Low-Level Laser Therapy
Laser caps and helmets use red light, typically around 650 nanometers, to stimulate follicle activity. FDA-cleared devices are designed for home use, with treatment sessions averaging around 30 minutes, three to four times per week. The evidence base is growing but more modest than for minoxidil or DHT blockers. Laser therapy is best suited as an add-on for people already on a core treatment regimen who want incremental improvement with essentially no side effects.
Check Your Nutritional Foundation
Low iron is one of the most common nutritional contributors to hair thinning, particularly in women. Ferritin, which measures your body’s iron stores, is the key lab value to check. The relationship between ferritin and hair loss is complicated, though. Some studies have found that even women with low ferritin levels didn’t see their hair loss stop after supplementation alone. This suggests iron deficiency can contribute to thinning but may not be the sole cause. Still, getting your ferritin into a healthy range ensures your follicles have what they need to respond to other treatments.

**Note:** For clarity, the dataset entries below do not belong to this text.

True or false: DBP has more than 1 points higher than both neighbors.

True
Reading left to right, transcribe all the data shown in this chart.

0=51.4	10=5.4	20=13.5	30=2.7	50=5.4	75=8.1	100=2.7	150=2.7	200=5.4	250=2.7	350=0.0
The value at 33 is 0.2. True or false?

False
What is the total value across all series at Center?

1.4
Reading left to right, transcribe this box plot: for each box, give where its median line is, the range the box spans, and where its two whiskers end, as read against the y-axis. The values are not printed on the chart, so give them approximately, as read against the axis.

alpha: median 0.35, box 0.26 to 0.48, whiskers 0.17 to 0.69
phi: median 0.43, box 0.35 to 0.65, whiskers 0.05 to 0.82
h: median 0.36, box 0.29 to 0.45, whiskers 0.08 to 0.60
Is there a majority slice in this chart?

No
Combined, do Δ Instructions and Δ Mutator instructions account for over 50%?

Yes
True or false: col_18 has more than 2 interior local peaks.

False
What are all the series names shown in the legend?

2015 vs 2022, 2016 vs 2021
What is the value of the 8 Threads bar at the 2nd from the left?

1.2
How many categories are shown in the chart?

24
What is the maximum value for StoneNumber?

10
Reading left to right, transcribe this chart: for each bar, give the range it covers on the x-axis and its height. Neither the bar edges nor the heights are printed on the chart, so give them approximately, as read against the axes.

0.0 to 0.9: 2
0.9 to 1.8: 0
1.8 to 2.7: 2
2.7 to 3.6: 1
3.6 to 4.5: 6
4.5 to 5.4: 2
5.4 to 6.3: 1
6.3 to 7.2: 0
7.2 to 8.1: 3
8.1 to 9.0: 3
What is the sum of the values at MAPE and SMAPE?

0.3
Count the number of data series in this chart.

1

Vitamin D deficiency is also associated with hair thinning and is worth checking with a simple blood test. Beyond those two, protein intake matters. Hair is made almost entirely of protein, and inadequate dietary intake can shift more follicles into the resting phase. Biotin supplements are heavily marketed for hair, but deficiency is rare in people eating a normal diet, and supplementation doesn’t help unless you’re actually deficient.
Scalp Massage
A small study of nine men found that four minutes of daily scalp massage increased hair thickness over 24 weeks, from an average diameter of 0.085 mm to 0.092 mm. That’s a modest but measurable change. The proposed mechanism is that stretching forces on the tissue surrounding the follicle stimulate growth. It’s free, has no side effects, and can easily be done in the shower. Don’t expect it to replace proven treatments, but it’s a reasonable addition to your routine.
How Long Results Take
Patience is essential with every hair thinning treatment. Hair grows slowly, and the follicle cycle means you won’t see visible changes for months. Here’s a realistic timeline:
- Months 0 to 3: You may notice less shedding and strands that feel slightly stronger. Some treatments cause a temporary increase in shedding early on as older hairs cycle out to make room for new growth. This is normal and not a reason to stop.
- Months 3 to 6: Fine “baby hairs” typically begin appearing in thinning areas. The scalp may look less sparse, though the new hairs are still short.
- Months 6 to 12: Full results become visible as new hairs grow longer and thicker. This is when most people see meaningful cosmetic improvement.
Stopping treatment generally means the thinning resumes. Minoxidil and DHT blockers need to be continued long-term to maintain results. PRP and laser therapy also require periodic maintenance sessions.
Combining Treatments for Best Results
The most effective approach for crown thinning uses multiple treatments that work through different mechanisms. A common combination is a DHT blocker (to stop follicle miniaturization) plus minoxidil (to stimulate growth), with ketoconazole shampoo to address scalp inflammation and provide additional mild DHT reduction. Adding PRP, laser therapy, or scalp massage can provide incremental gains on top of that foundation. Starting earlier, when follicles are still miniaturized rather than completely dormant, gives you the best chance of meaningful regrowth rather than just slowing further loss.